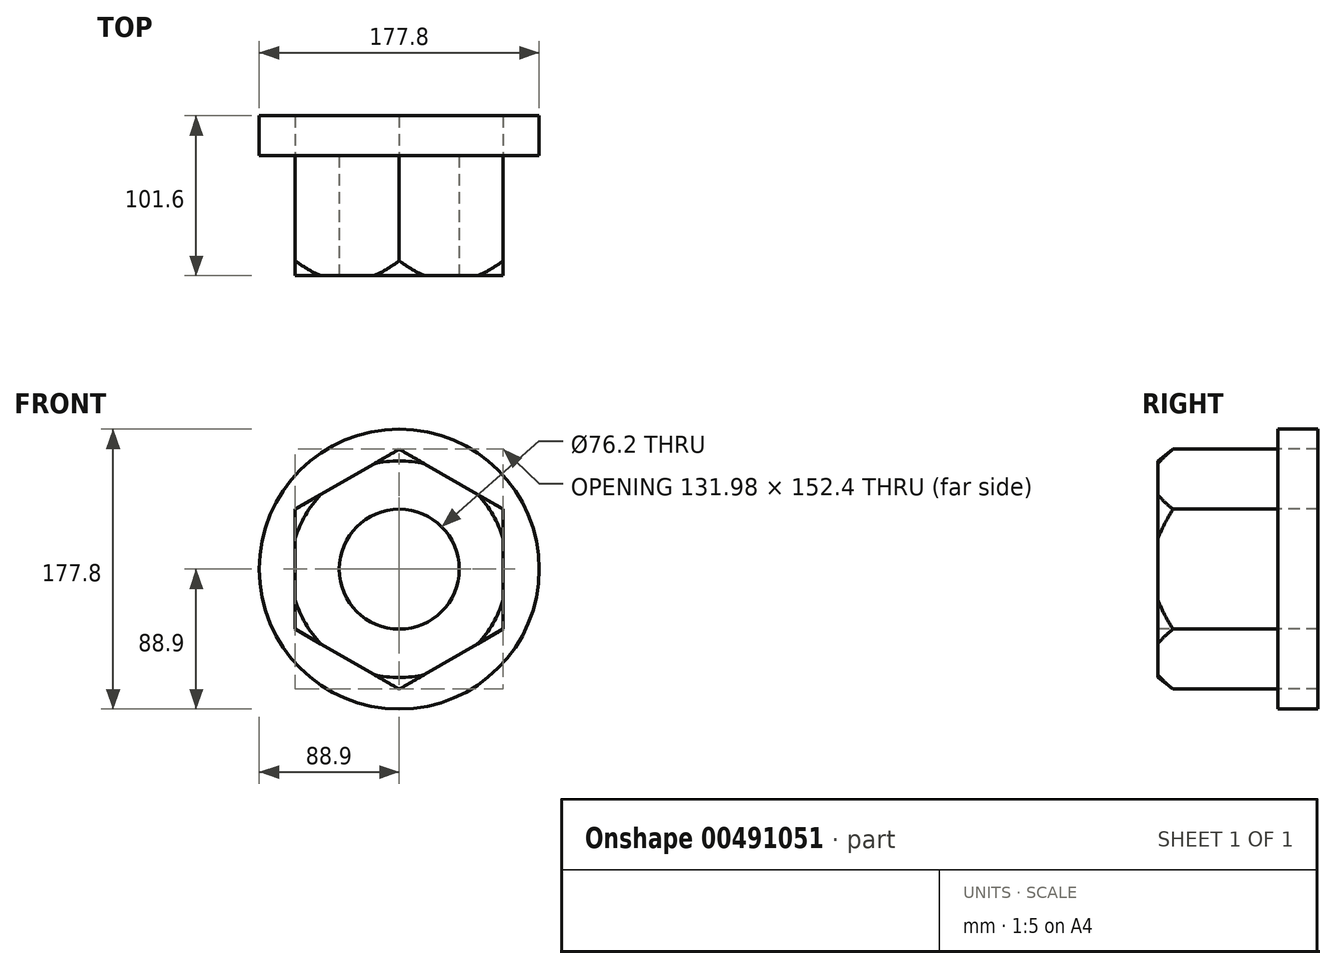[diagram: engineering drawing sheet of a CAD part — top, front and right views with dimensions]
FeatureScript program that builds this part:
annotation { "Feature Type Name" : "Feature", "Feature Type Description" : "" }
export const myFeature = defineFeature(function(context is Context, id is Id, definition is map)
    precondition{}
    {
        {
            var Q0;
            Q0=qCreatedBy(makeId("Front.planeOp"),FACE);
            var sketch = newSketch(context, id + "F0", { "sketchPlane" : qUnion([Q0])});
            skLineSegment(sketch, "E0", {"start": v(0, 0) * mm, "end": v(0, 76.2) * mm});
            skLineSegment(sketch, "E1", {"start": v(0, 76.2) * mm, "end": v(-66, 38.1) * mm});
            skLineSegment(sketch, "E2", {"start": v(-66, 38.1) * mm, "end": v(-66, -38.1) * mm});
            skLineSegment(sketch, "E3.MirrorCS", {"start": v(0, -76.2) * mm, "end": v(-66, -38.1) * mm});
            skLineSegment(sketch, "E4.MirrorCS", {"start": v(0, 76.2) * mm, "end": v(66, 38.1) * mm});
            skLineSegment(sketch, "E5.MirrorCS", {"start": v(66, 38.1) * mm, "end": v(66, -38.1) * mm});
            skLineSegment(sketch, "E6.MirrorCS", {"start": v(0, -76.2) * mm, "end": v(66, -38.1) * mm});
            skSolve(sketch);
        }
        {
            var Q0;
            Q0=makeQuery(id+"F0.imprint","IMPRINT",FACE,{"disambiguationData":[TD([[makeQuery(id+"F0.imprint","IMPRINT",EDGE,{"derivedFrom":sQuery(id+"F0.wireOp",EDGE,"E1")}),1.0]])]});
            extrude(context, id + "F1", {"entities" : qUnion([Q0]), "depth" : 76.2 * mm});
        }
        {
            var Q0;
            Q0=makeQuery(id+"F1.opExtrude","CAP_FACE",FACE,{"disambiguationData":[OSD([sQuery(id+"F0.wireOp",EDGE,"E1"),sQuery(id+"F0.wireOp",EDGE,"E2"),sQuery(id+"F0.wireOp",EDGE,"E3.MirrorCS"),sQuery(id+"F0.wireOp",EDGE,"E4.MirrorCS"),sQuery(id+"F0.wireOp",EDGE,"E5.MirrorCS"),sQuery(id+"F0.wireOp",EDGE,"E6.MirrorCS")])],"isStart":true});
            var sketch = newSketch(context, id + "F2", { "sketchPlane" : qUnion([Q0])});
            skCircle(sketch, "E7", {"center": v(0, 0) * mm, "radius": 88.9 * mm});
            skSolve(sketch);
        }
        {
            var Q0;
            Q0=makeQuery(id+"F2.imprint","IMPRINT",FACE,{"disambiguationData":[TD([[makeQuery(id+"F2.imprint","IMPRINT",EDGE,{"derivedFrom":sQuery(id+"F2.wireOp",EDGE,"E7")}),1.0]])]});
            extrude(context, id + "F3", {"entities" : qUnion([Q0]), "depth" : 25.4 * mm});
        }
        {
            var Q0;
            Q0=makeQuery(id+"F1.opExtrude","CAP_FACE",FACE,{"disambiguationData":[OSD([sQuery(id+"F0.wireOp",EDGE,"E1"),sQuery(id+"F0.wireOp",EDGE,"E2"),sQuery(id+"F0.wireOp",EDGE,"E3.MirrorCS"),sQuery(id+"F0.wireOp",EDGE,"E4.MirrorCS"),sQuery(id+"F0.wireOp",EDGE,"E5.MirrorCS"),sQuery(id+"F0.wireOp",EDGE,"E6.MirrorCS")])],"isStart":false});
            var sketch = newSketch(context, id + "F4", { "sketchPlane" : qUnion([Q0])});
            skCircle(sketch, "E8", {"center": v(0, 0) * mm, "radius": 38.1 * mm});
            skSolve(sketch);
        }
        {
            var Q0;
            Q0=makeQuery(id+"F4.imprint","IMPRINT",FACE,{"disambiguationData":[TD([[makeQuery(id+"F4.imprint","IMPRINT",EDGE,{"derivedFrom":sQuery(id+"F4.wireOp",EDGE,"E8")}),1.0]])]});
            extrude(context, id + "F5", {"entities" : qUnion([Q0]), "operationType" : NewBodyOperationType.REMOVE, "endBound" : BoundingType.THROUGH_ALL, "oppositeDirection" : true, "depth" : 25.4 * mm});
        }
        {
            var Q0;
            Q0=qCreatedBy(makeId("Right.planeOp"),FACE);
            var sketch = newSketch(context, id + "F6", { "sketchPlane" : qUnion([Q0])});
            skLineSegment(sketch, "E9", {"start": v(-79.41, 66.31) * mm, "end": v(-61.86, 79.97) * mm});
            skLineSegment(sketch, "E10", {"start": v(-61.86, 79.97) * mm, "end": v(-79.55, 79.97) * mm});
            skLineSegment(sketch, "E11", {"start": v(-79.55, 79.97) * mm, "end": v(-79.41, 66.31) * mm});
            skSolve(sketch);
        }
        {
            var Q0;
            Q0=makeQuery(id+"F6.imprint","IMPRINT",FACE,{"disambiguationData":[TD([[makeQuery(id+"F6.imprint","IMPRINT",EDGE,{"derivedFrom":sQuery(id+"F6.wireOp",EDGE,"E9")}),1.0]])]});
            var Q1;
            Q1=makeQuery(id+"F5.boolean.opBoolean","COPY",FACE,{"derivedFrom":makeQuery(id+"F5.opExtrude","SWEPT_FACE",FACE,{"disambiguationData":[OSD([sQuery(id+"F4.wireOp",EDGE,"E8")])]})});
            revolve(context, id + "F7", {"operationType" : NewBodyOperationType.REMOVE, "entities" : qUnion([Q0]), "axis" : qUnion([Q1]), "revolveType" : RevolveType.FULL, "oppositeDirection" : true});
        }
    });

* * *

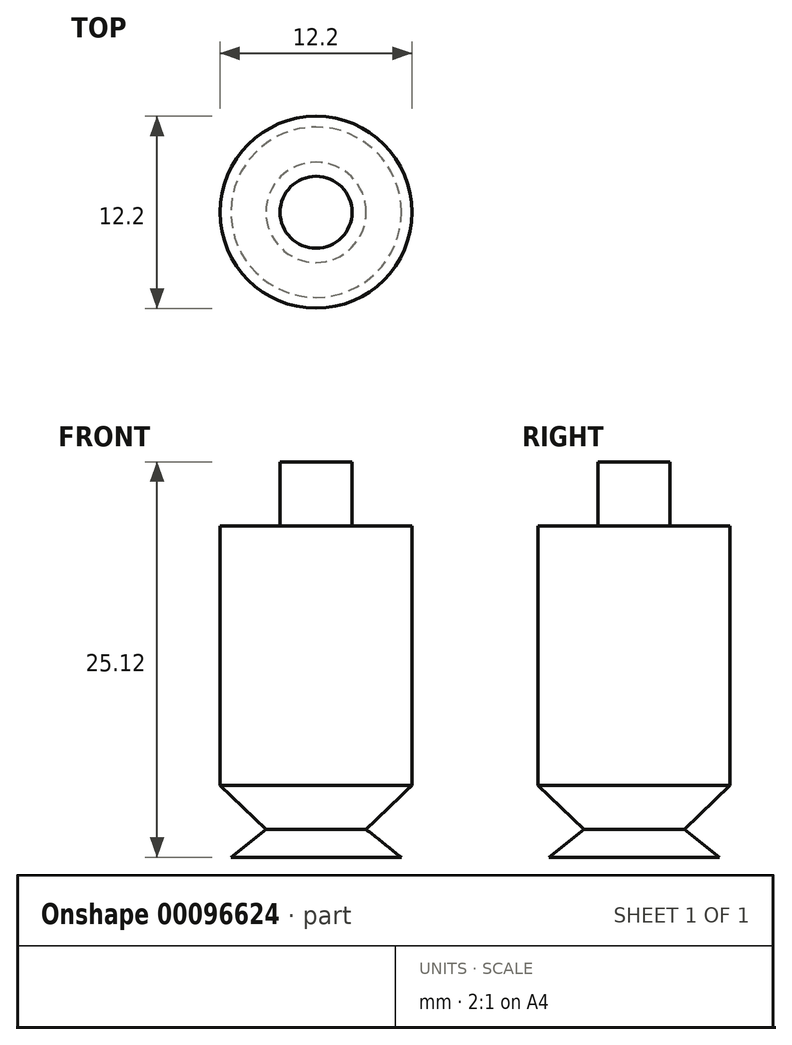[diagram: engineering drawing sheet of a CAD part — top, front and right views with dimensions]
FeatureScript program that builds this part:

= What is being asked =
Find every line in the rows above that contains the string "makeId" and copy each of those lines.

= Exercise response =
            Q0=qCreatedBy(makeId("Front.planeOp"),FACE);
            Q0=qCreatedBy(makeId("Right.planeOp"),FACE);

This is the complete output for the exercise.